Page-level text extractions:

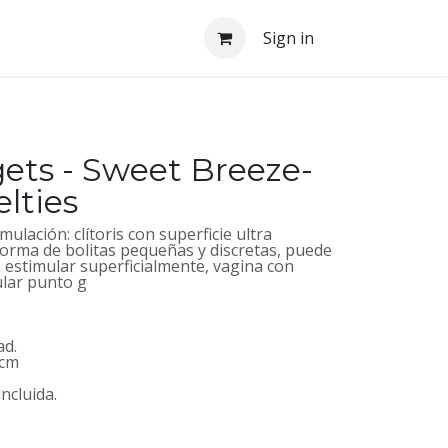
Sign in
gets - Sweet Breeze-
lties
mulación: clítoris con superficie ultra
forma de bolitas pequeñas y discretas, puede
 estimular superficialmente, vagina con
ular punto g
ad.
 cm
ncluida.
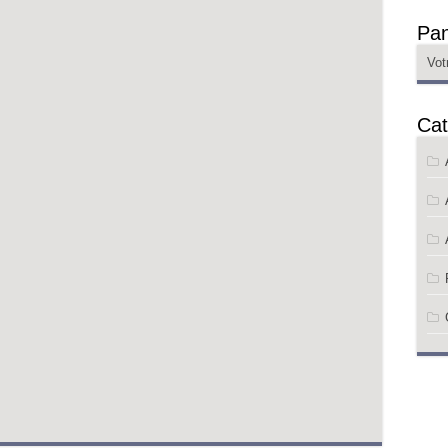
Pan
Vot
Cat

Your assignment:
Images stay out, but the rest of the data above must be repeated exactly.

Task output:
Sign in
gets - Sweet Breeze-
lties
mulación: clítoris con superficie ultra
forma de bolitas pequeñas y discretas, puede
 estimular superficialmente, vagina con
ular punto g
ad.
 cm
ncluida.
Pan
Vot
Cat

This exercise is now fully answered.